Totally. It’s only been recently that people who are actually engaging in ritual in their art-making practices have become more accepted. Before, people would be like, “What? What are you doing?” And there would be questions about this idea of, again, it coming from a sort of stereotypical Christian perspective of putting spirituality in your work, meaning that it’s religious.

A lot of your work is site-specific or outdoors. How and why did you get interested in moving dance away from the theater and the stage?
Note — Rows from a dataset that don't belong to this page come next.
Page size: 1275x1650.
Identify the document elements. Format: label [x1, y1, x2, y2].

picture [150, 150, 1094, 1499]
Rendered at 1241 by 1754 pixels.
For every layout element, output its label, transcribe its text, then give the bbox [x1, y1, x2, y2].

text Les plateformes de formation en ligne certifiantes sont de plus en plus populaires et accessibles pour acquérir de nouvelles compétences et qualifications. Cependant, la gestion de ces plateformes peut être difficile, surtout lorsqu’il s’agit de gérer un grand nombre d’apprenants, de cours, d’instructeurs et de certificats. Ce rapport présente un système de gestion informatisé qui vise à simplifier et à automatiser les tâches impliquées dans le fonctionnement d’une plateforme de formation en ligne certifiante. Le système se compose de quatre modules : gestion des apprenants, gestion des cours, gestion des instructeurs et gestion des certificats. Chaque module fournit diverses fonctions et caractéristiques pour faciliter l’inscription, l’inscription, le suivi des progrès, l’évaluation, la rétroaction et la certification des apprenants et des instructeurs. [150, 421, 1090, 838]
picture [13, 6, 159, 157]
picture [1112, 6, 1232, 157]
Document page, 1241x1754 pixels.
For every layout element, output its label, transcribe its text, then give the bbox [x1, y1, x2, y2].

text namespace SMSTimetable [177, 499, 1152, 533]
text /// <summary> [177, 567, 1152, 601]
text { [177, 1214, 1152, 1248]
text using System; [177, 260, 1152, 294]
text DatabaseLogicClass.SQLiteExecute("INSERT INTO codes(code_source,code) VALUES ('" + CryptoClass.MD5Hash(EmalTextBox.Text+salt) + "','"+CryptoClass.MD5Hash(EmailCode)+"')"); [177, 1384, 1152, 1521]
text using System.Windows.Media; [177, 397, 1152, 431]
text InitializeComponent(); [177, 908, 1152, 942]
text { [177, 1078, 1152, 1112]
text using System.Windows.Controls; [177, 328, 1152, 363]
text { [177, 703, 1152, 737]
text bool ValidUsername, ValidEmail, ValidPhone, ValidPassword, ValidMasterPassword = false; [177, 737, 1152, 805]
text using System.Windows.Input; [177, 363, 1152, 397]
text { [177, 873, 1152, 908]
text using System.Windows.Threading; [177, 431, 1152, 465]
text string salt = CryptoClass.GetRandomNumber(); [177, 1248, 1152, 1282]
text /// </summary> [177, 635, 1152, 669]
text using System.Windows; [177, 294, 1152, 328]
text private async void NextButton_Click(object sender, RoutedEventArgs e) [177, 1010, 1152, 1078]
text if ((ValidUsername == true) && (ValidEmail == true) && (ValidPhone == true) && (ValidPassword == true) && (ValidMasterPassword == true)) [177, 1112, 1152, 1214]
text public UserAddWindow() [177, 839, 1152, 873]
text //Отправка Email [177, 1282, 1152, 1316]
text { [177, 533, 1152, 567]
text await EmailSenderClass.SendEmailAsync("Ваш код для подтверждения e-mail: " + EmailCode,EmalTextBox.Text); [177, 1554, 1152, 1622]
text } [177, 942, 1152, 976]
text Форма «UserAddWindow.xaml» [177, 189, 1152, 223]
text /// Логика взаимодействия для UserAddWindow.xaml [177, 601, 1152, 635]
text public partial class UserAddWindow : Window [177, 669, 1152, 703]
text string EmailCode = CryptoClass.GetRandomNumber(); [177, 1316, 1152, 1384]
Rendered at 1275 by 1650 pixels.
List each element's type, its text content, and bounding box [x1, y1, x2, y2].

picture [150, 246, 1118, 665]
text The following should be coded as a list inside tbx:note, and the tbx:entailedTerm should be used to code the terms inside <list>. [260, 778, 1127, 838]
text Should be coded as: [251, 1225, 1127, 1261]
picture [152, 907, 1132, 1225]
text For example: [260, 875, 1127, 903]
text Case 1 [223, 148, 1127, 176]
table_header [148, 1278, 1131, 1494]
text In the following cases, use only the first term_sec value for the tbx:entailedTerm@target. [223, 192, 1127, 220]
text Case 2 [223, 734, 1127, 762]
I feel more at home in environments outside of the theater. It’s not that I don’t make work in the theater at all, but I feel like the site work has given me more inspiration. Part of it is that my approach to site-based work is that your site is a character. Your site is a part of the story, is a character, an active environment. So I don’t use a street as if it’s a stage. It’s a collaborator.

I can go into a studio to make choreography and feel completely blank. Whereas I can be in the aisle of a supermarket and be more inspired to move my body because I’m stimulated by the energies, the people, the vegetables, the story that’s in that space. That’s just what feeds me.

To circle back to House/Full of BlackWomen, what’s next for that project?

Part of the reason that I wanted to continue this work is that we do ritual processions, and the procession work is rooted in sort of shifting the vibration of the topics that we are dealing with: displacement and the sex trafficking of black women and girls in Oakland. I’m less interested in educating people through the work, and more in shifting the vibration of the issues.

One of the ways we’ve done that is to do ritual processions down the streets of Oakland. Each time we’ve done one there’s been a shift. The hope is that the women who’ve been collaborating on the processions will continue them. To think of founding a society of black women who are dedicated to these processions to end trafficking and displacement, it becomes ritual, a neo-folk tradition. What might it look like for these processions to occur in Oakland for 30, 40, 100 years?